A Revolução Francesa foi o momento histórico em que as novas ideias políticas e jurídicas lançaram os fundamentos de reconstrução de um novo conceito de cidadania, fundado nos conceitos de liberdade e de igualdade, os quais passaram a ser discutidos em inúmeras obras acadêmicas que se popularizaram entre os jovens e acadêmicos de então. As obras daqueles autores iluministas foram decisivas para a construção da ideia de Democracia Representativa e influenciaram de forma categórica o surgimento dos Estados contemporâneos fundados nos ideais da primeira Declaração de Direitos do Cidadão (1789). Ora, a invenção dos Estados contemporâneos, alicerçados em fundamentos constitucionais de liberdade, propiciou o surgimento de outros movimentos sociais que agora lutavam pelos direitos de igualdade e reivindicavam um Estado de Bem Estar Social, pelo qual os impostos e recursos públicos deveriam contribuir para a concretização dos direitos fundamentais coletivos e difusos. A partir de então, consagrou-se um entendimento de que os impostos cobrados pelo Estado deveriam guardar relação com as políticas públicas de implementação dos direitos fundamentais individuais e coletivos dos cidadãos.
Ora, a presente obra participa de forma brilhante dessa discussão que relaciona a arrecadação de impostos com a concretização dos valores da cidadania e da dignidade da pessoa humana. E que tema poderia ser mais urgente, para a sociedade brasileira, no momento em que o Brasil se revela um país que arrecada anualmente mais de três trilhões de reais em impostos e que, no entanto, devolve muito pouco em benefícios para seus cidadãos? Há, certamente, algo de errado com a organização do Estado brasileiro.
E o mais importante das reflexões trazidas pelo autor está no fato de que a mesma Carta Constitucional que fundamenta e regulamenta a legalidade da cobrança de impostos pelo Estado estabelece como fundamentos constitucionais da República Federativa do Brasil os valores da cidadania e da dignidade da pessoa humana (Art. 1º, incisos II e III) estabelecendo como objetivos da República Federativa do Brasil a construção de uma sociedade livre, justa e solidária e que erradique a pobreza e a marginalização, reduzindo as desigualdades sociais e regionais (Art. 3º, incisos II e III).

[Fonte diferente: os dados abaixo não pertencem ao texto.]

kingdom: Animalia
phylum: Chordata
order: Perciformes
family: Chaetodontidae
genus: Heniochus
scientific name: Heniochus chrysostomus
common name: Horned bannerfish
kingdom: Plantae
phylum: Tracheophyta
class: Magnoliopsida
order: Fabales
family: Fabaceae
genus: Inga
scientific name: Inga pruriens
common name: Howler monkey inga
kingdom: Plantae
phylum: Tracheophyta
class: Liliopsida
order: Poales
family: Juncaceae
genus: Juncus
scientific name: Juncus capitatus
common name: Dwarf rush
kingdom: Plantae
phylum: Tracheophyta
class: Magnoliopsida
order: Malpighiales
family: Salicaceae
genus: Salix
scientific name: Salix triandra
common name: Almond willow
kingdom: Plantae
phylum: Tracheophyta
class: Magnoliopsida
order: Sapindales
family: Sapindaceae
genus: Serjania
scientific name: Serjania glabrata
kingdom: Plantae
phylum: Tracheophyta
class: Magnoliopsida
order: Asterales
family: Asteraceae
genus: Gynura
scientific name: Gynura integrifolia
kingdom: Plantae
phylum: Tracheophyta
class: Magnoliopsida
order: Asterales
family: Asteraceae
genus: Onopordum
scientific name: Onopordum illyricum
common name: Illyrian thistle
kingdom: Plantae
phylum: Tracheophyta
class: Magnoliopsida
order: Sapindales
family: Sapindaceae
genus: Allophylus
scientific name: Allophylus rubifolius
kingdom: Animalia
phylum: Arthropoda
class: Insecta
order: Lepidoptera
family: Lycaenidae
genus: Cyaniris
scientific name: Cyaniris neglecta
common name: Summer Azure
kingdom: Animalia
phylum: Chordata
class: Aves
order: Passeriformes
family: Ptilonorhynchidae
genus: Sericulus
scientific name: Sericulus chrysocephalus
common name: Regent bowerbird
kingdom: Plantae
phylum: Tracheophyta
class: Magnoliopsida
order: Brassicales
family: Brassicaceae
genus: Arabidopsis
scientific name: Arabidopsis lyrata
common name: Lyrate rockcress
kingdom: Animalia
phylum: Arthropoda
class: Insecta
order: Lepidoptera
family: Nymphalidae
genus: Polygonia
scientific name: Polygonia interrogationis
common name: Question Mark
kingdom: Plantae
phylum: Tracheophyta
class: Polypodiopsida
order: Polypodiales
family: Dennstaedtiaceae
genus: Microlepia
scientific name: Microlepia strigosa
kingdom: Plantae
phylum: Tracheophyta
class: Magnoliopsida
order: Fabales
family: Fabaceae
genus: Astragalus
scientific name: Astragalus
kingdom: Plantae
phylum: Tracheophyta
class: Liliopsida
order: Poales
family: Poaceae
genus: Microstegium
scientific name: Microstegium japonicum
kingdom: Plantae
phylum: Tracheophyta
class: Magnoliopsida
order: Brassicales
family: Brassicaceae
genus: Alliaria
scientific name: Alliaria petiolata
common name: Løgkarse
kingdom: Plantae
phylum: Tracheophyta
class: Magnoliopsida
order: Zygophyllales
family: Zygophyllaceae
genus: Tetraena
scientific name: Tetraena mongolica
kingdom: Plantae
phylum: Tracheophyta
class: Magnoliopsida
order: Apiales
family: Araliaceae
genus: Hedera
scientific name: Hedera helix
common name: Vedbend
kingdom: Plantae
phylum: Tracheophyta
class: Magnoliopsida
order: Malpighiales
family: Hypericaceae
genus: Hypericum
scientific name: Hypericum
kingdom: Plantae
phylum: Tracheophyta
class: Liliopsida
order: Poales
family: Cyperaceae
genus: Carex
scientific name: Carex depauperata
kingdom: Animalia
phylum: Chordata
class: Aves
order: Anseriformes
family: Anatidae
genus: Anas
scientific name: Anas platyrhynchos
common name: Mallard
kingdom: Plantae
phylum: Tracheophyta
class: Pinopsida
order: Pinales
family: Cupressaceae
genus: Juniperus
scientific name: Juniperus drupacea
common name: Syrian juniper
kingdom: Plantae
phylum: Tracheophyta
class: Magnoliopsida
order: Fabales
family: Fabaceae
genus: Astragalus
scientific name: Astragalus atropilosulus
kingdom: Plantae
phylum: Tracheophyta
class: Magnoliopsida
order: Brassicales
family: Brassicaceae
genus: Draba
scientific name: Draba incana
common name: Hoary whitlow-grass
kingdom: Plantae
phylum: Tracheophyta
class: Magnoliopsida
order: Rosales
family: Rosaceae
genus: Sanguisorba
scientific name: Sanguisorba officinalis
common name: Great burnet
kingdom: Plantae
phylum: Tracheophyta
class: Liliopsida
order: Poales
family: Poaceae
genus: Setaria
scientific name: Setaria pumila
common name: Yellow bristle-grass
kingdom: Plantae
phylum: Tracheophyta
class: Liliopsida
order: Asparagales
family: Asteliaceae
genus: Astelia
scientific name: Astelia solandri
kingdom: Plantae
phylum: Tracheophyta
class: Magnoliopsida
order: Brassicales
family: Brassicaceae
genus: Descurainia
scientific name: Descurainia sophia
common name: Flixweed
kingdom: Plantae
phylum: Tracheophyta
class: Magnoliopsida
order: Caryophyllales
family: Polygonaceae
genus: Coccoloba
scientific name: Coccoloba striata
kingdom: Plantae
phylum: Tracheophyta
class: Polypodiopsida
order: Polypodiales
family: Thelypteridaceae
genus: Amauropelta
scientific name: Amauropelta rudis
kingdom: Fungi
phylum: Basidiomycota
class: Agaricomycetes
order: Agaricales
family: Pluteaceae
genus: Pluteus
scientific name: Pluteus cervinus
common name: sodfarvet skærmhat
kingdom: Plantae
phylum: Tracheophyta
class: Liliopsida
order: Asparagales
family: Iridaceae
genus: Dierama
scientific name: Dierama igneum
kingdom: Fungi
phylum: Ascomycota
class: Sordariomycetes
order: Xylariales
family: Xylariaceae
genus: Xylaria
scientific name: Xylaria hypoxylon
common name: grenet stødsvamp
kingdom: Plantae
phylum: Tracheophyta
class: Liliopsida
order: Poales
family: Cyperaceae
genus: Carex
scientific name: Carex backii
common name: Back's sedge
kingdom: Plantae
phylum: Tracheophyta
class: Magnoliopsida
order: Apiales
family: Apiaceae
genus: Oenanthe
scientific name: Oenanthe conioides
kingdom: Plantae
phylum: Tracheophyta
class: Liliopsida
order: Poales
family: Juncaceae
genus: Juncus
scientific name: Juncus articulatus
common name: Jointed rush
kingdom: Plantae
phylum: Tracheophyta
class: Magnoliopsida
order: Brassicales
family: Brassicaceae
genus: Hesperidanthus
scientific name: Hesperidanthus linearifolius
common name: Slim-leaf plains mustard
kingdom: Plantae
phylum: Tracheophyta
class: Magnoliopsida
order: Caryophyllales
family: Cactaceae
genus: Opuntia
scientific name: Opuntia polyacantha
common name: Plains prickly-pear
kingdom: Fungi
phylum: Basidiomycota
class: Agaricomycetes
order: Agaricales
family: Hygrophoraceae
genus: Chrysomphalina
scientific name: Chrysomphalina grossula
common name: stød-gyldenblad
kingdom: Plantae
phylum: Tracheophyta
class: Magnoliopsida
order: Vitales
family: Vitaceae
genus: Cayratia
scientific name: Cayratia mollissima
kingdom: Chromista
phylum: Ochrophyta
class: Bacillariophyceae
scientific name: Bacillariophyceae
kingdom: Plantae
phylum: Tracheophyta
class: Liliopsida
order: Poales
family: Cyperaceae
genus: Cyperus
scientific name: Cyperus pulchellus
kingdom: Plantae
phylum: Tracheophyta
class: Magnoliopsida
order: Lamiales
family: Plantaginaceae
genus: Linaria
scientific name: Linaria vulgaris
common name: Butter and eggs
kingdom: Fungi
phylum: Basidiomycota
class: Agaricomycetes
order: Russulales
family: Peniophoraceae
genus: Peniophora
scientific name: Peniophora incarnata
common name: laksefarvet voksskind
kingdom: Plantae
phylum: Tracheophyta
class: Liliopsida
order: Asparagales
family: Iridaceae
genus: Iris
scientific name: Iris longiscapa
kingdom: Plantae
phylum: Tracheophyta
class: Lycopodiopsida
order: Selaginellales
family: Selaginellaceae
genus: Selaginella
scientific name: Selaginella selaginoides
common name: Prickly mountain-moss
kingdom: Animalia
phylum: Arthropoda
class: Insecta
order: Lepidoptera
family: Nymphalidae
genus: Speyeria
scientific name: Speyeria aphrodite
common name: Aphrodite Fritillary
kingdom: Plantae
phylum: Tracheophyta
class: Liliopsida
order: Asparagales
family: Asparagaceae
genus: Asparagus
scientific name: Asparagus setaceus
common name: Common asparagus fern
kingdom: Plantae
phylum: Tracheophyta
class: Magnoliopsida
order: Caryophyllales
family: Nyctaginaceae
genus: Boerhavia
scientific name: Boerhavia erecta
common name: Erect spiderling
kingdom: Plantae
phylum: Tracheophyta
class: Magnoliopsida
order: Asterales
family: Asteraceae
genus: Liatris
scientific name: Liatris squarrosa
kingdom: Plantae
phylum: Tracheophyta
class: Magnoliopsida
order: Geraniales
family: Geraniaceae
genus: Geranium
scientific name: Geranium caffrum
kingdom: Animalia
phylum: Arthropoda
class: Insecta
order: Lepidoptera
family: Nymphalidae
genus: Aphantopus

Portanto, haveria uma estreita correlação entre o direito do Estado de arrecadar tributos e sua obrigação de cumprir e fazer cumprir os fundamentos e objetivos estabelecidos na mesma Carta Constitucional em relação aos direitos de cidadania e dignidade humana de seus cidadãos. Nesse sentido, o autor analisa a realidade brasileira, que revela grande contradição entre a existência de mecanismos que garantem a arrecadação tributária, dentre os quais está o imposto sobre a renda, e a ineficiência estatal e jurídica em instituir mecanismos de contrapartida, isto é, que garantam a cidadania e a dignidade da pessoa humana no meio social brasileiro.
Assim sendo, esteja certo o leitor, a presente obra, fruto de grande inquietude e contribuição intelectual, certamente contribuirá para a compreensão de um dos temas mais caros para a cidadania e para a dignidade do cidadão brasileiro: a necessária e urgente equação entre o poder de tributar e arrecadar impostos por parte do Estado brasileiro e a inexorável necessidade de se construir uma sociedade livre, justa e solidária.
Everaldo T. Quilici Gonzalez
Prof. doutor em Direito pela Faculdade de Direito da USP; prof. titular do Programa de Mestrado em Direito da Unimep; professor do Curso de Direito do Centro Universitário Adventista e professor do Curso de Direito do Centro Universitário Salesiano.
1. Jagger, Paidéia: a formação do homem grego, p. 89 e s/s.
Introdução
A Constituição Federal de 1988, em seu preâmbulo, ratificou que a instituição do Estado Brasileiro foi destinada a assegurar o exercício dos direitos sociais e individuais, a liberdade, a segurança, o bem-estar, o desenvolvimento, a igualdade e a justiça como valores supremos de uma sociedade fraterna, pluralista, sem preconceitos, fundada na harmonia social e comprometida, na ordem interna e internacional, com a solução pacífica das controvérsias. Esses são os valores do Estado Democrático de Direito pátrio, pilares norteadores dos direitos fundamentais do cidadão brasileiro.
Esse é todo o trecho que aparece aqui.